Bug = 4 years 4 months
Bub = 2 years 6 months Linus at this age
Bud = 10 months 15 days Linus at this ageAda at this age

I’m trying out a new plan for how my days operate. This has been spurred on by a few things:

  • Guilt about doing housework when I “should” be spending time with my kids.
  • Guilt about playing with my kids when I “should” be getting housework* done.
  • Guilt about doing housework quickly by myself when I “should” be sharing the tasks with my children for everyone’s long-term wellbeing.
  • Guilt about losing my temper with the kids when they try to help with tasks and fool around/make messes/want to do EVERYTHING.
  • Frustration at not having any “me” time.
  • Idle wondering about how I’ll manage being answerable to the MOE, my family, and MYSELF when it comes to officially home-schooling.
  • Guilt about how much screen time the kids are having.

My days since Zoe was born have operated according to physical needs (eg naps, nappies) and outside engagements (eg Playcentre, coffee groups). But for my own sanity it’s time to get more structure. I’ve worked out the following guideline for my day.

  • 7:00 – 9:30 Breakfast, dishes, washing, dressing
  • 9:30 – 11:30 Kid-focus: Energetic play (e.g. walking, playground, play-fighting, dancing, outside time)
  • 11:30 – 12:30 Lunch
  • 12:30 – 2:00 Zoe nap, tea preparation
  • 2:00 – 4:30 Kid-focus: Working/playing (e.g. baking, gardening, visiting)
  • 4:30 – 6:00 Tea-making

This structure is not intended to be rigid (and is slightly different on Playcentre days). It’s designed as a tool:

  • To help keep me in the moment. When I’m in the “fun” zones of spending time with the kids, I don’t need to be secretly stressing about what’s for tea or how it’s going to get made because I’ll already have it sorted or have the time allotted fir sorting it.
  • To limit screen time naturally.

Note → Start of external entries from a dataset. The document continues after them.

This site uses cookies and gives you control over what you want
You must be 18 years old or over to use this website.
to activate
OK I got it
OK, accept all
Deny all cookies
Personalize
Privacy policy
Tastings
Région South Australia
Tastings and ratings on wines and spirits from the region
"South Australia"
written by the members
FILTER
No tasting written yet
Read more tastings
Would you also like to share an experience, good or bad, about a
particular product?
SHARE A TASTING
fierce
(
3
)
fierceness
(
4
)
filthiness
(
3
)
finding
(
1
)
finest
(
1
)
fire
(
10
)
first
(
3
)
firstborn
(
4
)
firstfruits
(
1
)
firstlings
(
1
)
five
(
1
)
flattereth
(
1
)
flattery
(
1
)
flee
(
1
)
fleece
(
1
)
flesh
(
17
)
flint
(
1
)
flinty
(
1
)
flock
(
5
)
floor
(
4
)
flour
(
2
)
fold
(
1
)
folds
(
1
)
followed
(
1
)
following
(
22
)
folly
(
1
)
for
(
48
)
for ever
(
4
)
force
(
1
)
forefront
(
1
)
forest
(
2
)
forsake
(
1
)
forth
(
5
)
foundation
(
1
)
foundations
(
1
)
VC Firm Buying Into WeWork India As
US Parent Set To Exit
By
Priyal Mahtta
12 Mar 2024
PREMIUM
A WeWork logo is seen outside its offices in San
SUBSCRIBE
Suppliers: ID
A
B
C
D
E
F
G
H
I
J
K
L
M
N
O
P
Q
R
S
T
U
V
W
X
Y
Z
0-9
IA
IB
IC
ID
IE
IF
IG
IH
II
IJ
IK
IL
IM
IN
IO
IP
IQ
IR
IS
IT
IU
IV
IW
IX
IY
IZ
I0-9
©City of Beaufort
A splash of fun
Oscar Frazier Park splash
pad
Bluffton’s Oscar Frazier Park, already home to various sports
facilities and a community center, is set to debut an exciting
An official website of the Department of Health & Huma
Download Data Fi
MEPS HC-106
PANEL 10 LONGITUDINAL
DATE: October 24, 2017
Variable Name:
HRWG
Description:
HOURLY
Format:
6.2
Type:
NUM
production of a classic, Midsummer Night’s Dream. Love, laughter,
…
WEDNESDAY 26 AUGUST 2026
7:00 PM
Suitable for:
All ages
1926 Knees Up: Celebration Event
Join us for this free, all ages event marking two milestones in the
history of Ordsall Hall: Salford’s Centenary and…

Every time I’ve seen my kids sitting in front of the TV for hours recently, I’ve felt torn. I can be so productive while they’re doing it, but I so want for them to have better options available to choose. With four hours a day allotted in my head as being dedicated to focusing on them and being with them (in play or work), plus mealtimes and other necessary calls on their time, they won’t be left with lots of opportunity for screen time. (Of course, if that’s what they WANT to do during the four hours, I won’t stop them, but I’m optimistic that they’d rather read or bake or play-fight with Mum or go to a playground or hunt for bugs or puddle with syringes and food colouring or put dishes away more often than not.) Then if they’re liitle zombies in front of the TV from 4:30 every day while I make tea, I won’t be mentally beating myself up!
  • Tea is sorted. For the past month or two I’ve been planning the week’s meals in advance, and it’s worked well. The most difficult part about making a meal sesms to be deciding what to have. Once the decision’s made, I can usually find the time to make it.

*When I say “housework”, I’m not meaning dusting skirting boards, polishing silverware, and ironing curtains – I mean the basic necessities of producing healthy and economical meals and having enough clean dry clothed to wear!